"""

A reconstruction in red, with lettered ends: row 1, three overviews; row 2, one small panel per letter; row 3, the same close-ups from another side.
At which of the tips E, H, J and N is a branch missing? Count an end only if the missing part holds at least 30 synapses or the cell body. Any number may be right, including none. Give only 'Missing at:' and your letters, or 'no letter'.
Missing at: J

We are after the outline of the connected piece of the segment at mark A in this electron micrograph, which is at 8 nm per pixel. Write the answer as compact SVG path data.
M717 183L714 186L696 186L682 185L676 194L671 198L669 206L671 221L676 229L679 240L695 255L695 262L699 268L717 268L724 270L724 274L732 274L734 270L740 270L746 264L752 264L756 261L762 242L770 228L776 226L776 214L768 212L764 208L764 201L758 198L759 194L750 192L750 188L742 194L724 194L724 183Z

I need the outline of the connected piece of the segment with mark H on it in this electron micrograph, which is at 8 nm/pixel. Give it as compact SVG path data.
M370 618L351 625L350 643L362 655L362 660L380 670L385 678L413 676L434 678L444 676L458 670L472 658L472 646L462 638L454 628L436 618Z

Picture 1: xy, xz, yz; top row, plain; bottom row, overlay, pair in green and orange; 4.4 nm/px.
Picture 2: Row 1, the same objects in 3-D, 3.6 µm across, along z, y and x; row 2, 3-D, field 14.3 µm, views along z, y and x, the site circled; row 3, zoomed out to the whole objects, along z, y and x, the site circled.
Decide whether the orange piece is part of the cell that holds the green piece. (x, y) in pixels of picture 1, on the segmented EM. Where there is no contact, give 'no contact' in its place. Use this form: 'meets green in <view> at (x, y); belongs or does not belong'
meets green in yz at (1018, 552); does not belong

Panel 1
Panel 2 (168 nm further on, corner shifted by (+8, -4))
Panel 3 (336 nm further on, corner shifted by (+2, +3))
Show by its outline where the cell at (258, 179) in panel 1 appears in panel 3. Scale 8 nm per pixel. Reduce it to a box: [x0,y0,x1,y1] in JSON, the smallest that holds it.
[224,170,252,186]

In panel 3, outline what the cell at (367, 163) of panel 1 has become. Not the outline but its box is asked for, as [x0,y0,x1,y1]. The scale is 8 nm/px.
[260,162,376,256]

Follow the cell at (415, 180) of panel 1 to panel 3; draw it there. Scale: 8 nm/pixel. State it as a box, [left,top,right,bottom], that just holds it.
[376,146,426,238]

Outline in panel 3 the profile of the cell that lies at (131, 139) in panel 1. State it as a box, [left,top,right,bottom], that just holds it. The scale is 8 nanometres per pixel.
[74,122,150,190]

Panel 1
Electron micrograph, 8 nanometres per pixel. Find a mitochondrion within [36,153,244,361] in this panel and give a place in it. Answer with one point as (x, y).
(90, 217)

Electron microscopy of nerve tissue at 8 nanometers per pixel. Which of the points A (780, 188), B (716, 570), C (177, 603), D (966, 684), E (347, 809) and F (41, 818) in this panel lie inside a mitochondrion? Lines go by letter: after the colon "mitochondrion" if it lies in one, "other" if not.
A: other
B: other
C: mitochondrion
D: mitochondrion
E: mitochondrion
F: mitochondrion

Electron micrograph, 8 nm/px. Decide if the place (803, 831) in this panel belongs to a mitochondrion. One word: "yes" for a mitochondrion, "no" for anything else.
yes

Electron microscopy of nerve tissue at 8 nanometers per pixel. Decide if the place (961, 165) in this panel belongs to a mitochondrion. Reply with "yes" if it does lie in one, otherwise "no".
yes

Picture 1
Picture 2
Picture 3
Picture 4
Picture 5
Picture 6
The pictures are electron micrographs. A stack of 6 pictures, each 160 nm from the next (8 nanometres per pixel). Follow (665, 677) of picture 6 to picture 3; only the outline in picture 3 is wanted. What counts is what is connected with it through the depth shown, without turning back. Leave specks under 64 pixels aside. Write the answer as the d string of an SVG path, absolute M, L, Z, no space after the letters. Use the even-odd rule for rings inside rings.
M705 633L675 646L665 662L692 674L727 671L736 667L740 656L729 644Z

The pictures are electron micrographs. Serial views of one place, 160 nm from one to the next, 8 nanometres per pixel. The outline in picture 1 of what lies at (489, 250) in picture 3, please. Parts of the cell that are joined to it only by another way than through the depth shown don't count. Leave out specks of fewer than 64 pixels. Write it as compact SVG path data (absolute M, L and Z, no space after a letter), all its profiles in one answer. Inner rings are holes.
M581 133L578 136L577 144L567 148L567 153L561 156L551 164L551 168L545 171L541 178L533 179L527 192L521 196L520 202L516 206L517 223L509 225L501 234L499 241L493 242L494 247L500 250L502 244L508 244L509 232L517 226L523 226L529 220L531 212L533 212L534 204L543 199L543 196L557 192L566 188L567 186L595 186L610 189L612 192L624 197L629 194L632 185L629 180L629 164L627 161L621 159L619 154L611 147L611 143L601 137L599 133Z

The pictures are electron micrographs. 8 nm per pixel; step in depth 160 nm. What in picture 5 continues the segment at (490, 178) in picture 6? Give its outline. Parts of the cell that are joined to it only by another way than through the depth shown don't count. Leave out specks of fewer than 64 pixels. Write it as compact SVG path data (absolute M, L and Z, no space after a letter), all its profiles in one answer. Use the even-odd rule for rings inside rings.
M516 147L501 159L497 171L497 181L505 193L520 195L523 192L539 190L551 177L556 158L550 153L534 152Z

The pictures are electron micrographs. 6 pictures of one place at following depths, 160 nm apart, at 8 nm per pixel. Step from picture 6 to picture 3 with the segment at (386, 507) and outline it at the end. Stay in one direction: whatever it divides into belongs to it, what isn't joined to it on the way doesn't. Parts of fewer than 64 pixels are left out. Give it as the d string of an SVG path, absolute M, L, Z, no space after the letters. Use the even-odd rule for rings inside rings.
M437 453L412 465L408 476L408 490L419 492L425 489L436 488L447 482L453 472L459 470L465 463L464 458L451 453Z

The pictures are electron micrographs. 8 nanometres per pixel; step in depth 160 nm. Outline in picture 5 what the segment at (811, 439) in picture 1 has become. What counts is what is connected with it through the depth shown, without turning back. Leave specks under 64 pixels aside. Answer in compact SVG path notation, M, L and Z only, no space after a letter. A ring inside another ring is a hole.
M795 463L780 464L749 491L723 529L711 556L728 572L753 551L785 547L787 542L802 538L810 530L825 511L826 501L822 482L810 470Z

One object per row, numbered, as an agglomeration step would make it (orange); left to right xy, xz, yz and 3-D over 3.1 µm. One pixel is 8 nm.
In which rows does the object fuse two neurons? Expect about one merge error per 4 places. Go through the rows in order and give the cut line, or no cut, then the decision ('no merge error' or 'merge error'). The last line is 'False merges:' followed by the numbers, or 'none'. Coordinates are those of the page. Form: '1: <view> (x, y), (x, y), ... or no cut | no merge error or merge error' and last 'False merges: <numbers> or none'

"""

From the first line to the last, reproduce the data above exactly.

Response to the exercise:
A reconstruction in red, with lettered ends: row 1, three overviews; row 2, one small panel per letter; row 3, the same close-ups from another side.
At which of the tips E, H, J and N is a branch missing? Count an end only if the missing part holds at least 30 synapses or the cell body. Any number may be right, including none. Give only 'Missing at:' and your letters, or 'no letter'.
Missing at: J

We are after the outline of the connected piece of the segment at mark A in this electron micrograph, which is at 8 nm per pixel. Write the answer as compact SVG path data.
M717 183L714 186L696 186L682 185L676 194L671 198L669 206L671 221L676 229L679 240L695 255L695 262L699 268L717 268L724 270L724 274L732 274L734 270L740 270L746 264L752 264L756 261L762 242L770 228L776 226L776 214L768 212L764 208L764 201L758 198L759 194L750 192L750 188L742 194L724 194L724 183Z

I need the outline of the connected piece of the segment with mark H on it in this electron micrograph, which is at 8 nm/pixel. Give it as compact SVG path data.
M370 618L351 625L350 643L362 655L362 660L380 670L385 678L413 676L434 678L444 676L458 670L472 658L472 646L462 638L454 628L436 618Z

Picture 1: xy, xz, yz; top row, plain; bottom row, overlay, pair in green and orange; 4.4 nm/px.
Picture 2: Row 1, the same objects in 3-D, 3.6 µm across, along z, y and x; row 2, 3-D, field 14.3 µm, views along z, y and x, the site circled; row 3, zoomed out to the whole objects, along z, y and x, the site circled.
Decide whether the orange piece is part of the cell that holds the green piece. (x, y) in pixels of picture 1, on the segmented EM. Where there is no contact, give 'no contact' in its place. Use this form: 'meets green in <view> at (x, y); belongs or does not belong'
meets green in yz at (1018, 552); does not belong

Panel 1
Panel 2 (168 nm further on, corner shifted by (+8, -4))
Panel 3 (336 nm further on, corner shifted by (+2, +3))
Show by its outline where the cell at (258, 179) in panel 1 appears in panel 3. Scale 8 nm per pixel. Reduce it to a box: [x0,y0,x1,y1] in JSON, the smallest that holds it.
[224,170,252,186]

In panel 3, outline what the cell at (367, 163) of panel 1 has become. Not the outline but its box is asked for, as [x0,y0,x1,y1]. The scale is 8 nm/px.
[260,162,376,256]

Follow the cell at (415, 180) of panel 1 to panel 3; draw it there. Scale: 8 nm/pixel. State it as a box, [left,top,right,bottom], that just holds it.
[376,146,426,238]

Outline in panel 3 the profile of the cell that lies at (131, 139) in panel 1. State it as a box, [left,top,right,bottom], that just holds it. The scale is 8 nanometres per pixel.
[74,122,150,190]

Panel 1
Electron micrograph, 8 nanometres per pixel. Find a mitochondrion within [36,153,244,361] in this panel and give a place in it. Answer with one point as (x, y).
(90, 217)

Electron microscopy of nerve tissue at 8 nanometers per pixel. Which of the points A (780, 188), B (716, 570), C (177, 603), D (966, 684), E (347, 809) and F (41, 818) in this panel lie inside a mitochondrion? Lines go by letter: after the colon "mitochondrion" if it lies in one, "other" if not.
A: other
B: other
C: mitochondrion
D: mitochondrion
E: mitochondrion
F: mitochondrion

Electron micrograph, 8 nm/px. Decide if the place (803, 831) in this panel belongs to a mitochondrion. One word: "yes" for a mitochondrion, "no" for anything else.
yes

Electron microscopy of nerve tissue at 8 nanometers per pixel. Decide if the place (961, 165) in this panel belongs to a mitochondrion. Reply with "yes" if it does lie in one, otherwise "no".
yes

Picture 1
Picture 2
Picture 3
Picture 4
Picture 5
Picture 6
The pictures are electron micrographs. A stack of 6 pictures, each 160 nm from the next (8 nanometres per pixel). Follow (665, 677) of picture 6 to picture 3; only the outline in picture 3 is wanted. What counts is what is connected with it through the depth shown, without turning back. Leave specks under 64 pixels aside. Write the answer as the d string of an SVG path, absolute M, L, Z, no space after the letters. Use the even-odd rule for rings inside rings.
M705 633L675 646L665 662L692 674L727 671L736 667L740 656L729 644Z

The pictures are electron micrographs. Serial views of one place, 160 nm from one to the next, 8 nanometres per pixel. The outline in picture 1 of what lies at (489, 250) in picture 3, please. Parts of the cell that are joined to it only by another way than through the depth shown don't count. Leave out specks of fewer than 64 pixels. Write it as compact SVG path data (absolute M, L and Z, no space after a letter), all its profiles in one answer. Inner rings are holes.
M581 133L578 136L577 144L567 148L567 153L561 156L551 164L551 168L545 171L541 178L533 179L527 192L521 196L520 202L516 206L517 223L509 225L501 234L499 241L493 242L494 247L500 250L502 244L508 244L509 232L517 226L523 226L529 220L531 212L533 212L534 204L543 199L543 196L557 192L566 188L567 186L595 186L610 189L612 192L624 197L629 194L632 185L629 180L629 164L627 161L621 159L619 154L611 147L611 143L601 137L599 133Z

The pictures are electron micrographs. 8 nm per pixel; step in depth 160 nm. What in picture 5 continues the segment at (490, 178) in picture 6? Give its outline. Parts of the cell that are joined to it only by another way than through the depth shown don't count. Leave out specks of fewer than 64 pixels. Write it as compact SVG path data (absolute M, L and Z, no space after a letter), all its profiles in one answer. Use the even-odd rule for rings inside rings.
M516 147L501 159L497 171L497 181L505 193L520 195L523 192L539 190L551 177L556 158L550 153L534 152Z

The pictures are electron micrographs. 6 pictures of one place at following depths, 160 nm apart, at 8 nm per pixel. Step from picture 6 to picture 3 with the segment at (386, 507) and outline it at the end. Stay in one direction: whatever it divides into belongs to it, what isn't joined to it on the way doesn't. Parts of fewer than 64 pixels are left out. Give it as the d string of an SVG path, absolute M, L, Z, no space after the letters. Use the even-odd rule for rings inside rings.
M437 453L412 465L408 476L408 490L419 492L425 489L436 488L447 482L453 472L459 470L465 463L464 458L451 453Z

The pictures are electron micrographs. 8 nanometres per pixel; step in depth 160 nm. Outline in picture 5 what the segment at (811, 439) in picture 1 has become. What counts is what is connected with it through the depth shown, without turning back. Leave specks under 64 pixels aside. Answer in compact SVG path notation, M, L and Z only, no space after a letter. A ring inside another ring is a hole.
M795 463L780 464L749 491L723 529L711 556L728 572L753 551L785 547L787 542L802 538L810 530L825 511L826 501L822 482L810 470Z

One object per row, numbered, as an agglomeration step would make it (orange); left to right xy, xz, yz and 3-D over 3.1 µm. One pixel is 8 nm.
In which rows does the object fuse two neurons? Expect about one merge error per 4 places. Go through the rows in order and give the cut line, or no cut, then the decision ('no merge error' or 'merge error'). The last line is 'False merges:' followed by the numbers, or 'none'. Coordinates are those of the page. Form: '1: <view> (x, y), (x, y), ... or no cut | no merge error or merge error' and last 'False merges: <numbers> or none'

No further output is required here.